Because D.C. is not a state, its Court of Appeals has judges appointed by both Republican and Democratic presidents for lifetime appointments. In the case of TV v US, Judge Easterly, an Obama appointee, and Judge Deahl, a Trump appointee, and Senior Judge Thompson, a GW Bush appointee wrote the dissenting opinion. In the case of Mayo v. US, Judges Easterly and Deahl wrote the opinions while Obama appointee Judge McLeese wrote the dissenting opinion. The current makeup of the DC Court of Appeals, including senior judges, is 9 appointed by Democratic presidents and 5 appointed by Republican presidents.
If D.C. was a state, either a governor or the voters would select the judges making these 4th Amendment decisions.
"If you look at these opinions, most of them are what we call a split opinion and in the Court of Appeals, there’s usually multiple judges that hear it," Graves said. "In the DC Court of Appeals, it’s three and these opinions are two in favor of the new rule and one defending the actions of the government. When you look at those dissent opinions, something you will consistently see is the dissent noting they are not aware of a case in another jurisdiction that requires the outcome that the DC Court of Appeals is reaching."
The decisions focus on the 4th Amendment to the Constitution, which reads in part: "The right of the people to be secure in their persons, houses, papers and effects, against unreasonable searches and seizures."
The American Civil Liberties Union agrees with the appointed DC Court of Appeals' recent decisions.
"They're not going to be influenced by this or that crime statistic. They are looking at the rights of the individual as they should be and what the meaning of the Constitution should be in in the particular facts in front of them," said Scott Michelman with ACLU's DC Chapter.
MPD and the US Attorney's Office are working together to strengthen cases and get more convictions.
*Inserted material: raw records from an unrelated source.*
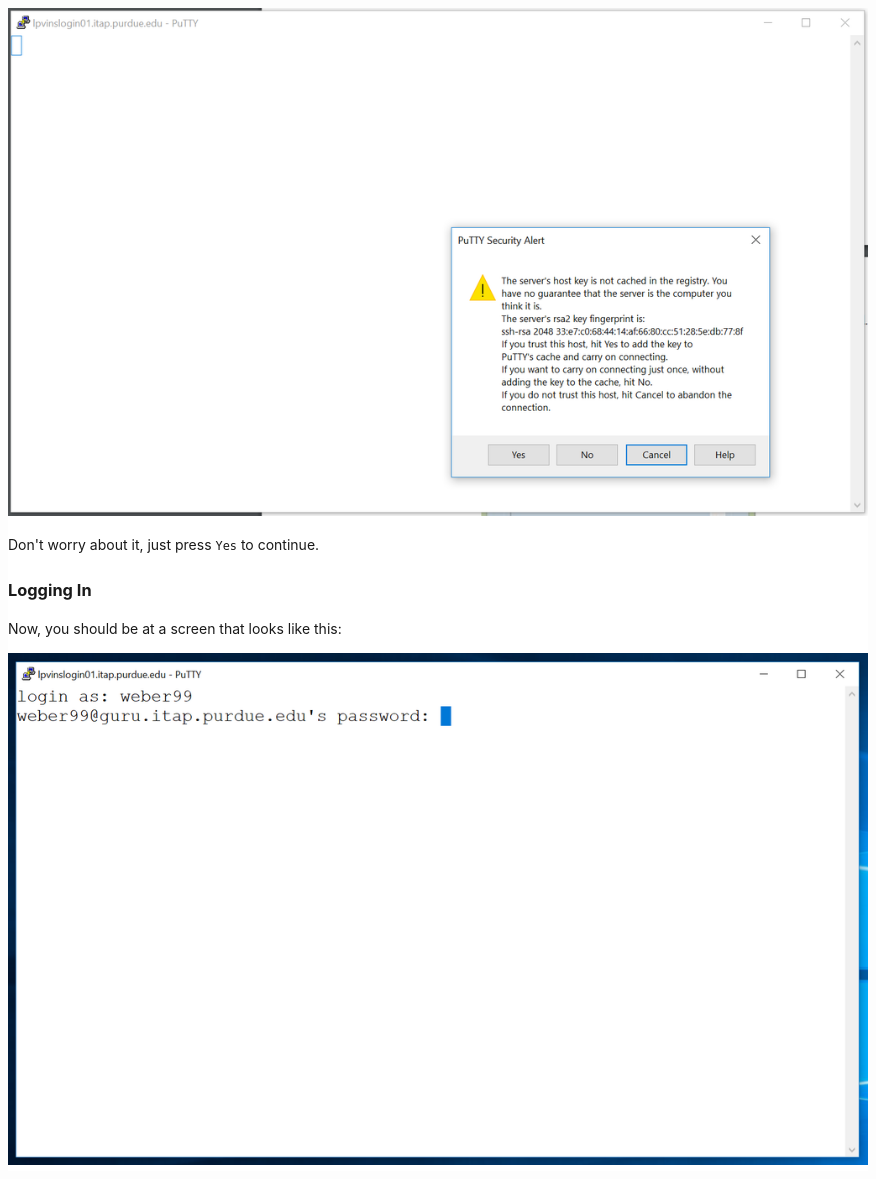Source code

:![](https://github.com/jamesjweber/CS159_Spring2018/blob/master/ImageResources/loginWarning.png?raw=true)

Don't worry about it, just press `Yes` to continue.

### Logging In

Now, you should be at a screen that looks like this:

![](https://github.com/jamesjweber/CS159_Spring2018/blob/master/ImageResources/login.png?raw=true)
It comes down to police body cameras, and not just relying on what it shows, but telling officers to vocally narrate that they see around them.
"We've been talking to our officers, not only in the academy - recruits, but ongoing professional development that when they encounter individuals that are holding illegal firearms, to voice that narrative into their body-worn camera, for instance," Assistant Chief Ashan Benedict said. "Because the camera, in and of itself, can't capture, it's on their person, it's looking this way. My officer may be looking to the left or the right, but that narrative helps frame that."
The US Attorney says that helps. This past spring, they report a 60% prosecution rate for illegal gun cases.
"I think one thing that we have to remember here is when officers arrest in good faith, it is not realistic to think that officers are going to be able to apply all these constitutional precedents in real time," Graves added. "That is our job on the back end. Even when we say ultimately based on where the law is, we don’t think this is, we’re gonna be able to move forward. We have taken that illegal firearm off the street from that individual. When we decline charges, when we say we’re not going to go forward at this time with respect to the defendant, it’s not as if we give the firearm back, so they’ve at least taken an illegal firearm off the street."